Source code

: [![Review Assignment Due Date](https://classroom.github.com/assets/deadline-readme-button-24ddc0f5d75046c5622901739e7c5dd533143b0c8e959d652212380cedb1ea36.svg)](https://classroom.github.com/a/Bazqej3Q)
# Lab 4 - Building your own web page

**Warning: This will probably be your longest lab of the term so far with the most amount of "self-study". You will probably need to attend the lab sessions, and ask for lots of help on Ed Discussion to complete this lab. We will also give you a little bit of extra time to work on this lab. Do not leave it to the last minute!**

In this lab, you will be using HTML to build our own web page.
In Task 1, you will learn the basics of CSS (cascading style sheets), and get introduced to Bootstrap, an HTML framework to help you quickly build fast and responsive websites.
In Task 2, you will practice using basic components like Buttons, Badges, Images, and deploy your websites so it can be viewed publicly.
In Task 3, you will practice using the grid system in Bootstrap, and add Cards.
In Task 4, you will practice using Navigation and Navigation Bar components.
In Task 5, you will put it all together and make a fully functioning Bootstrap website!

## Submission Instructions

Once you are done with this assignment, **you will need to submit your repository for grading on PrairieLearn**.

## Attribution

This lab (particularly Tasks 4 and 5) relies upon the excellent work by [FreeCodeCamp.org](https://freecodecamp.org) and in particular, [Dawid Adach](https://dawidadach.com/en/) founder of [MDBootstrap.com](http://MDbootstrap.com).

* * *

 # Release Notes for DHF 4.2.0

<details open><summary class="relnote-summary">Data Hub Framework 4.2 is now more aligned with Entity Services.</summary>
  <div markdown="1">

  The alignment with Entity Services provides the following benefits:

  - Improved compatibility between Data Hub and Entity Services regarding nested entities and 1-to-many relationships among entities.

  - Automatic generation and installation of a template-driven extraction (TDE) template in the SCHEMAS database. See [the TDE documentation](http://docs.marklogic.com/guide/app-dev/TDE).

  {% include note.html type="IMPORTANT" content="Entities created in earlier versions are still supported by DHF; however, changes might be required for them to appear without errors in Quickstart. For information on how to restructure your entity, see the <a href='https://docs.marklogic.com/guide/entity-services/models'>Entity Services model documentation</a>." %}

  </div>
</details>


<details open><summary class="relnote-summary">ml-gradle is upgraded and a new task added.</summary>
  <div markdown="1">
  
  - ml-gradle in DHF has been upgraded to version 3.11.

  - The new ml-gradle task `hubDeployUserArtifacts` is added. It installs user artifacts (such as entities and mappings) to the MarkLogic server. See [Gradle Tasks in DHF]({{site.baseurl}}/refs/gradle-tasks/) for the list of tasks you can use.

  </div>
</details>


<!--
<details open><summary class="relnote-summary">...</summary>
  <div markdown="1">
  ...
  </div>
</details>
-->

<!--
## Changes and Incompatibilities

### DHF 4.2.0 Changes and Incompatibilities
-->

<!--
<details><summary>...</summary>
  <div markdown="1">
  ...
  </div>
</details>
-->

### THE TASK:
Find the line with "## Submission Instructions" in the entries above. Retype it and each line after it, exactly, through the line with "This lab (particularly", and stop there.

### SOLUTION FOR THIS PROBLEM:
## Submission Instructions

Once you are done with this assignment, **you will need to submit your repository for grading on PrairieLearn**.

## Attribution

This lab (particularly Tasks 4 and 5) relies upon the excellent work by [FreeCodeCamp.org](https://freecodecamp.org) and in particular, [Dawid Adach](https://dawidadach.com/en/) founder of [MDBootstrap.com](http://MDbootstrap.com).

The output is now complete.